Interest rates continue to soar
Credit is harder to get these days and comes at a high price.
According to mortgage finance company Freddie Mac, 30-year fixed mortgage rates more than doubled this year. The Federal Reserve’s Consumer Credit report shows that the average rate charged on credit card balances rose by over 2% since the first quarter. Personal and auto loan rates are up, too.
With inflation still raging and more Fed rate increases expected, the cost of credit may increase further. This creates a tough choice for consumers: they may feel the need to borrow more to make up for inflation, but that borrowing just adds to their rising expenses.
Maintaining good credit helps address these problems
Building and maintaining good credit can help consumers deal with both tighter credit standards and rising interest rates.
When lenders become more cautious because of economic concerns, they cut back on higher-risk loans and concentrate on lower-risk ones. Applicants with good credit are more likely to apply for a loan successfully.
Good credit also helps counter rising interest rates. Most lenders and credit card companies offer different rates depending on the risk profile of the customer. Customers who present a higher risk to the lender receive higher interest rate offers.
Credit card rates can vary by about 10% depending on your credit score. Mortgage rates can vary by a point or two – which can add up to tens of thousands of dollars worth of interest over the term of a 30-year mortgage.
A good credit score means you are more likely to be offered lower rates. If you improve your credit score, you might even see your credit card rate drop.

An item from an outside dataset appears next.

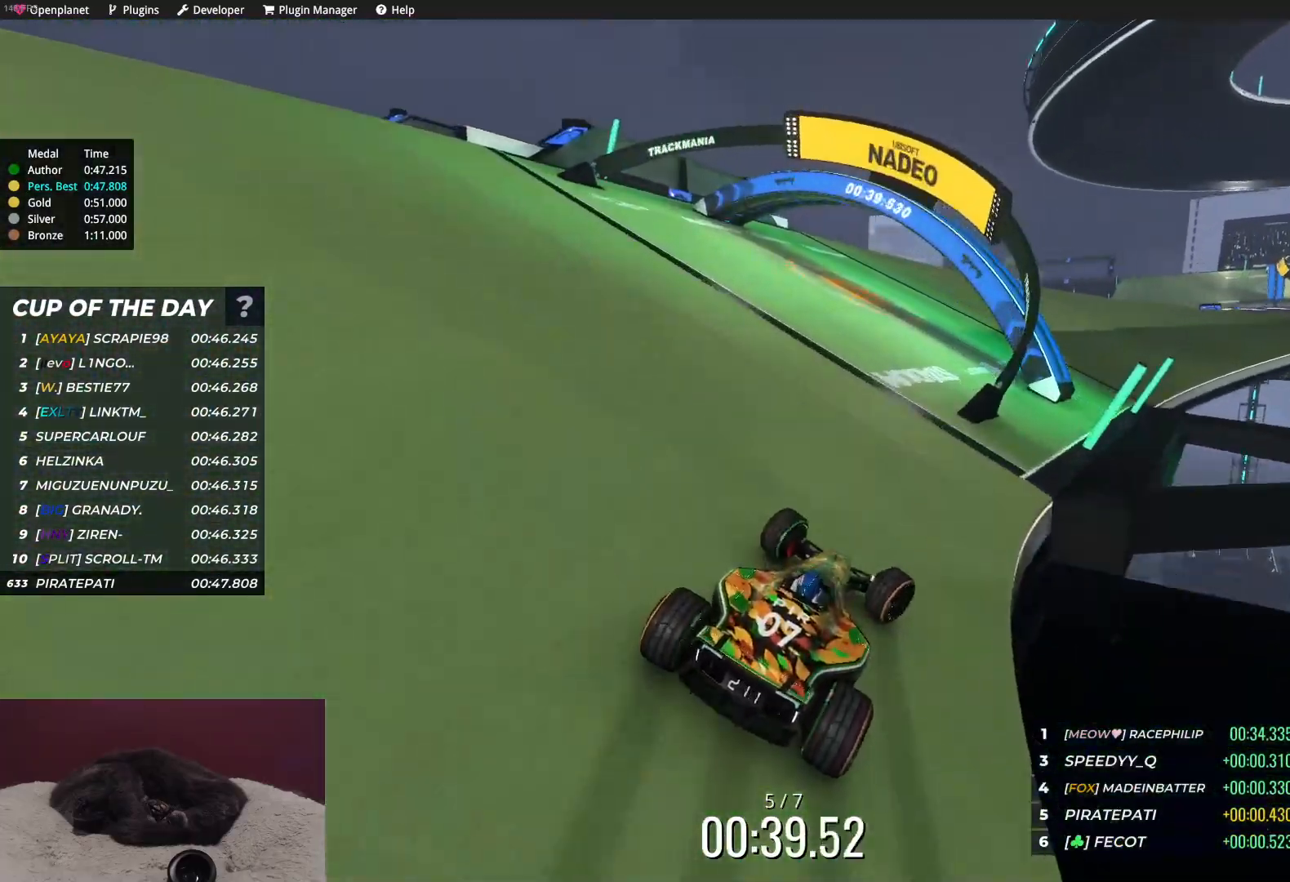
{"keys": ["right", "up"], "events": []}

Consumers face multiple assaults on their credit
Although good credit can help you overcome tighter lending standards and higher interest rates, the problem of maintaining good credit remains. In the current economic environment, credit scores are under attack from multiple directions.
Inflation is driving borrowing higher
Prices have risen so fast that many consumers find themselves caught short. Suddenly, a paycheck doesn’t cover expenses as it used to.
It’s natural to turn to credit to fill the gap. This has created a growing debt problem.
Federal Reserve figures show non-mortgage consumer debt is up by 12.9% over the past two years. A sudden rise in borrowing can hurt credit scores in two ways:
- First, as people add to their debt balances, their monthly payments rise. As those payments get higher, more households start to miss some of those payments. Payment history is the biggest factor in credit scores, so missed payments are very damaging to credit.
- Second, higher credit balances mean people are often using a larger portion of their credit limits. Credit utilization, which is the percentage of your available credit that you use, is also a factor in credit score. More borrowing pushes credit utilization up, which is likely to drag credit scores down.
This can become a destructive cycle. As people rely more and more on credit, that reliance damages their credit scores.
A recession could tip millions of households over the edge
The threat of a recession has loomed over the economy for several months. If that threat becomes a reality, it could become a credit crisis for people who live on the edge financially.
Recessions over the past 50 years have triggered an average increase of 4.1% in the unemployment rate. Projected onto today’s labor force, that would translate to a loss of nearly 6.7 million jobs.
Americans have various resources to see them through a period of unemployment, such as savings, unemployment benefits and other household income. However, for households that rely on borrowing to make ends meet, there is little margin of safety. Even a partial decline in income could make it impossible to pay the bills.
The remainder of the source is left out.